[EXERCISES TO COMPLETE]:
a) Answer these questions about the forum thread on hash pseudocode:
(i) According to the thread, how many times does the pseudocode take the modulus of the hash value and the number of buckets?
(ii) According to the thread, how often does the actual code take that modulus?
(iii) In the actual code, what type is the variable hash declared as?
b) Extend the forum thread on hash pseudocode by adding the next post after its last reply.

** START SOURCE TEXT **

Hash pseudo code does not match actual code

[byarmis]

The pseduo-code

    hash = 0
    string_len = length(string)
    for i = 0, 1, ..., string_len:
        hash += (a ** (string_len - (i+1))) * char_code(string[i])
    hash = hash % num_buckets
    return hash

takes the modulus of the hash value and the number of buckets once, immediately before returning it. The actual code

static int ht_hash(const char* s, const int a, const int m) {
    long hash = 0;
    const int len_s = strlen(s);
    for (int i = 0; i < len_s; i++) {
        hash += (long)pow(a, len_s - (i+1)) * s[i];
        hash = hash % m;
    }
    return (int)hash;
}

takes the modulus of the hash value and the number of buckets for each letter in the input string.

[SimonWang2014]

yep, the pseudocode is a little difference with the actual code, but the results are equally :)

** END SOURCE TEXT **
** START ROWS **

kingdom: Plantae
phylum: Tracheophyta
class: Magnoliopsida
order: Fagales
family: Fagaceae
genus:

** END ROWS **

[PER-TASK OUTPUTS]:
a)
(i) Once, immediately before returning the hash.
(ii) For each letter in the input string.
(iii) long

b)
[cyber-chris]

The results are not equal. Run this and see it outputs 21, not 5 as in the pseudo-code. Although, it's probably because of C precision vs Python precision.

#include <stdio.h>

// hash_table.c
static int ht_hash(const char* s, const int a, const int m) {
    long hash = 0;
    const int len_s = strlen(s);
    for (int i = 0; i < len_s; i++) {
        hash += (long)pow(a, len_s - (i+1)) * s[i];
        hash = hash % m;
    }
    return (int)hash;
}

int main()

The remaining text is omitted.